There’s also nothing better for a 12-year-old than playing on TV and at Howard J. Lamade Stadium which seats 3,300 and has had as many as 45,716 attend a game.

“At that age, it’s just surreal to be in that kind of stadium and playing in front of that many people and to have the TV cameras and ESPN,” Massey said. “Just to play in front of that crowd, on TV, represent Greenville, our state, our region and to do as well as we did … I’m still a little bitter that we didn’t win it because I felt like we had the best team, but we made it that far, and we’re proud of that.”

Coming home

Greenville’s newest celebrities finally came home — led by a police escort — and a massive, enthusiastic crowd was waiting at Elm Street Park.

“I started crying,” Wayne Hardee said, “It was very, very emotional for me. I could not believe how many people were at Elm Street.”

Massey and Mike Lilley got off the bus carrying the South Region championship banner.

“As soon as we walked out, there was the loudest roar,” Massey said. “ …. At that point I did, to some degree, realize how much support we had. It felt like the entire city of Greenville showed up to congratulate us. That was a great feeling.

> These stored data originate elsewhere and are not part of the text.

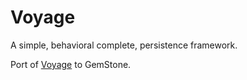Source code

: # Voyage
A simple, behavioral complete, persistence framework.

Port of [Voyage](http://smalltalkhub.com/#!/~estebanlm/Voyage) to GemStone.
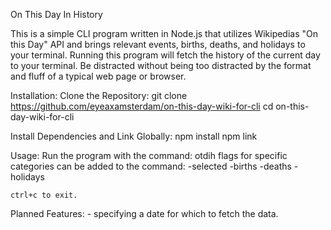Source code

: On This Day In History

This is a simple CLI program written in Node.js that utilizes Wikipedias "On this Day" API and brings relevant events, births, deaths, and holidays to your terminal. Running this program will fetch the history of the current day to your terminal. Be distracted without being too distracted by the format and fluff of a typical web page or browser.

Installation: 
    Clone the Repository:
        git clone https://github.com/eyeaxamsterdam/on-this-day-wiki-for-cli
        cd on-this-day-wiki-for-cli

Install Dependencies and Link Globally:
    npm install
    npm link

Usage: 
    Run the program with the command: otdih
    flags for specific categories can be added to the command:
        -selected
        -births
        -deaths
        -holidays
    
    ctrl+c to exit.

Planned Features:
    - specifying a date for which to fetch the data.
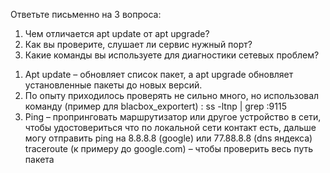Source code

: Ответьте письменно на 3 вопроса:
 1. Чем отличается apt update от apt upgrade?
 2. Как вы проверите, слушает ли сервис нужный порт?
 3. Какие команды вы используете для диагностики сетевых проблем?

1)	Apt update – обновляет список пакет, а apt upgrade обновляет установленные пакеты до новых версий.
2)	 По опыту приходилось проверять не сильно много, но использовал команду (пример для blacbox_exportert) :  ss -ltnp | grep :9115
3)	Ping – пропринговать маршрутизатор или другое устройство в сети, чтобы удостовериться что по локальной сети контакт есть, дальше могу отправить ping на 8.8.8.8 (google) или 77.88.8.8 (dns яндекса)
traceroute (к примеру до google.com) – чтобы проверить весь путь пакета

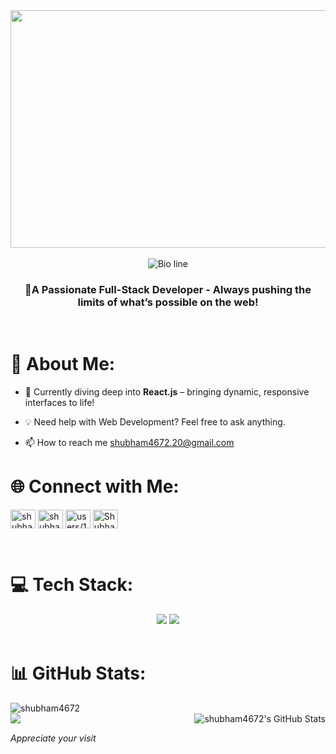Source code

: <div align='center'>
   <img src="https://camo.githubusercontent.com/2366b34bb903c09617990fb5fff4622f3e941349e846ddb7e73df872a9d21233/68747470733a2f2f63646e2e6472696262626c652e636f6d2f75736572732f3733303730332f73637265656e73686f74732f363538313234332f6176656e746f2e676966" height="380" width="600" align="center"/><br/><br/>
</div>
<div align='center'>
   <img src="https://readme-typing-svg.herokuapp.com?font=Poppins&weight=600&size=25&pause=800&color=F7F7F7&background=FFFFFF00&center=true&width=435&lines=Hello%F0%9F%91%8B%2C+I'm+Shubham+Sharma" alt="Bio line" />
</div>

<h3 align="center">🚀A Passionate Full-Stack Developer - Always pushing the limits of what’s possible on the web!</h3><br/>

# 💫 About Me:

- 🌱 Currently diving deep into **React.js** – bringing dynamic, responsive interfaces to life!

- 💡 Need help with Web Development?
Feel free to ask anything.
- 📫 How to reach me shubham4672.20@gmail.com <br/>

# 🌐 Connect with Me:
<p align="left">
<a href="https://twitter.com/shubham5211713" target="blank"><img align="center" src="https://skillicons.dev/icons?i=twitter" alt="shubham52117133" height="30" width="40" /></a>
<a href="https://linkedin.com/in/shubhamsharma888/" target="blank"><img align="center" src="https://skillicons.dev/icons?i=linkedin" alt="shubhamsharma888/" height="30" width="40" /></a>
<a href="https://stackoverflow.com/users/18681952/shubham-sharma" target="blank"><img align="center" src="https://skillicons.dev/icons?i=stackoverflow" alt="users/18681952/shubham-sharma" height="30" width="40" /></a>
<a href="https://discord.gg/Shubham4672" target="blank"><img align="center" src="https://skillicons.dev/icons?i=discord" alt="Shubham4672" height="30" width="40" /></a>
</p> <br/>

# 💻 Tech Stack:
<div align="center">
    <img src="https://skillicons.dev/icons?i=java,css,javascript,html,netlify,vercel,ts,bootstrap,react,nodejs,express,gitlab,github,tailwind,npm" />
    <img src="https://skillicons.dev/icons?i=figma,vscode,git,postman,mysql,pr,vite,idea,notion&theme=light" /><br>
</div>

<br/>

# 📊 GitHub Stats:
<div>
   <img src="https://github-readme-streak-stats.herokuapp.com/?user=shubham4672&theme=highcontrast" align="left" alt="shubham4672" /><br> 
   <img src="https://github-readme-stats.vercel.app/api/top-langs/?username=shubham4672&theme=tokyonight&show_icons=true&hide_border=true&layout=compact" align="right" alt="shubham4672's GitHub Stats" />
</div>

<img src="https://visitcount.itsvg.in/api?id=shubham4672&label=Profile%20Views&color=1&icon=5&pretty=true" align="left"/>

<br/>

<em>Appreciate your visit</em>
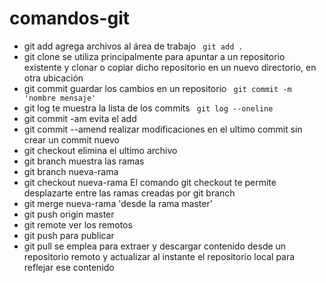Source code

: # comandos-git
 * git add agrega archivos al área de trabajo
`` git add .``
* git clone se utiliza principalmente para apuntar a un repositorio existente y clonar o copiar dicho repositorio en un nuevo directorio, en otra ubicación
* git commit guardar los cambios en un repositorio
`` git commit -m 'nombre mensaje'``
* git log te muestra la lista de los commits
`` git log --oneline``
* git commit -am evita el add
* git commit --amend realizar modificaciones en el ultimo commit sin crear un commit nuevo
* git checkout elimina el ultimo archivo
* git branch muestra las ramas
* git branch nueva-rama
* git checkout nueva-rama El comando git checkout te permite desplazarte entre las ramas creadas por git branch 
* git merge nueva-rama 'desde la rama master'
* git push origin master
* git remote ver los remotos
* git push para publicar
* git pull se emplea para extraer y descargar contenido desde un repositorio remoto y actualizar al instante el repositorio local para reflejar ese contenido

“We had no idea when we were driving home,” Massey said. “We knew there were police escorting us, but we didn’t know there was a huge crowd at Elm Street. We took that corner to turn in the parking lot, I still remember being in awe.”

It’s hard to believe that was 19 years ago, Massey said.

“I remember after we got back from the World Series, a lot of people asked me, ‘Has it hit you yet?’’ he said. “I would say, ‘I don’t think so,’ but honestly this past week is really when it hit me because I realized the magnitude of it for Greenville, how big of a deal it is, and it’s brought back so many great memories, and it’s just been fun to relive those.”